The Management ProphetPosted: June 17, 2012 Filed under: management | Tags: business strategy, management, strategy Leave a comment
“Capitalism is being attacked not because it is inefficient or misgoverned but because it is cynical. And indeed a society based on the assertion that private vices become public benefits cannot endure, no matter how impeccable its logic” .
It’s amazing this was written almost 60 years ago (1954), but it was.
“We no longer even understand the question whether change is by itself good or bad… We start out with the axiom that it is the norm. We do not see change as altering the order… We see change as being order itself – indeed, the only order we can comprehend today”.
This is how someone would describe the digital age, or today’s financial crisis. But it was written in 1959.
“Large organizations cannot be versatile. A large organization is effective through its mass rather than through its agility. Fleas can jump many times their own height, but not an elephant”.
Mark Zuckerberg could have used this to describe Facebook’s small development teams. But it was written in 1969, way before he was born.
“An employer has no business with a man’s personality. Employment is a specific contract calling for a specific performance… An employee owes no “loyalty”, he owes no “love” and no “attitudes” – he owes performance and nothing else… The task is not to change personality, but to enable a person to achieve and to perform”.
This very much describes millenials, doesn’t it? It was written almost 40 years ago (1974).
“A manager’s task is to make the strengths of people effective and their weakness irrelevant – and that applies fully as much to the manager’s boss as it applies to the manager’s subordinates”.
This is from 1992, more than a decade before John Kotter explained how to manage your boss.
“An organization is “sick” when promotion becomes more important to its people than accomplishment of their job – when it is more concerned with avoiding mistakes than with taking risks… The moment people talk of “implementing” instead of “doing”, and of “finalizing” instead of “finishing”, the organization is already running a fever”.
Adizes would probably embrace this notion.
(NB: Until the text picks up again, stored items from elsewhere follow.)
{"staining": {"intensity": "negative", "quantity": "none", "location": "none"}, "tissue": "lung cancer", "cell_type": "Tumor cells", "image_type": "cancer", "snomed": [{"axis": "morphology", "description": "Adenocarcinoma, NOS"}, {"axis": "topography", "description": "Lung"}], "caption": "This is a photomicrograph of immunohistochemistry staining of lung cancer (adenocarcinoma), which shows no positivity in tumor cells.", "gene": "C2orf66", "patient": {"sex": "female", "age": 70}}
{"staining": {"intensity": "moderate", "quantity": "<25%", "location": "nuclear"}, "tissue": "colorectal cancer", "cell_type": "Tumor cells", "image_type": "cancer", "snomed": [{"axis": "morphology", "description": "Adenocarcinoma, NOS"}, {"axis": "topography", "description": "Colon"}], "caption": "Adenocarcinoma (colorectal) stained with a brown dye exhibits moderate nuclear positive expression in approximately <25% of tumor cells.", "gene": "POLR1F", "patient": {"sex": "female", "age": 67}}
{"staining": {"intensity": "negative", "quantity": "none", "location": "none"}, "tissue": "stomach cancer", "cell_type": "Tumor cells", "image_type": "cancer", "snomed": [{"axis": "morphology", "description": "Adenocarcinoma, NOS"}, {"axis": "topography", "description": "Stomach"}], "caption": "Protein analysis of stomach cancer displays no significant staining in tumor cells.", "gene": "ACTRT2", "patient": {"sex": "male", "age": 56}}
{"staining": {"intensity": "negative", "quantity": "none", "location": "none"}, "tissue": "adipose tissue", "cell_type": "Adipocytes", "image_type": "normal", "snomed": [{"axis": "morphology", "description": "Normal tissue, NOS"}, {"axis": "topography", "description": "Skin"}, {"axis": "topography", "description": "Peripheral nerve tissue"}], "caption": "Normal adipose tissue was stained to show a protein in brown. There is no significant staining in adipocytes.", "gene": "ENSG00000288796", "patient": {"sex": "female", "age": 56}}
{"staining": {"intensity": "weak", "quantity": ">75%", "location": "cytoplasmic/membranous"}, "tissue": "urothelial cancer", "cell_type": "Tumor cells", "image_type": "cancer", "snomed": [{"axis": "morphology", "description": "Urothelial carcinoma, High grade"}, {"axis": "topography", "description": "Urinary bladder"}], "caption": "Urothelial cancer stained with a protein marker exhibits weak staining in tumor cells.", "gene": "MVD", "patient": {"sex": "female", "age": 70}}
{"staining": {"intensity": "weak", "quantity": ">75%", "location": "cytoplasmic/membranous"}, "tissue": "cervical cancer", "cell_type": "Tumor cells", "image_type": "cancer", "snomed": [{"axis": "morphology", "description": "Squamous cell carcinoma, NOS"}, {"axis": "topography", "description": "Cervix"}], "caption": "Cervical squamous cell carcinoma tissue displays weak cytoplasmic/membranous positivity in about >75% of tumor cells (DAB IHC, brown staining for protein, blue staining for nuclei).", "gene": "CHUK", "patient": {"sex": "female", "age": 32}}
It was written in 1959, three decades before his Corporate Lifecycles was first published.
“There is only one valid definition of a business purpose: to create a customer”.
Although this was written in 1954, I’m sure Instagram would agree.
The last quote may have revealed the identity of our prophet. That man, of course, is Peter Drucker.
The first and last quotes are from The Practice of Management.
The second and sixth are from Landmarks of Tomorrow: A Report on the New Post-Modern World.
The third one is from The Age of Discontinuity.
The fourth is from Management: Tasks, Responsibilities, Practices.
The fifth quote is from Managing for the Future: The 199s and Beyond.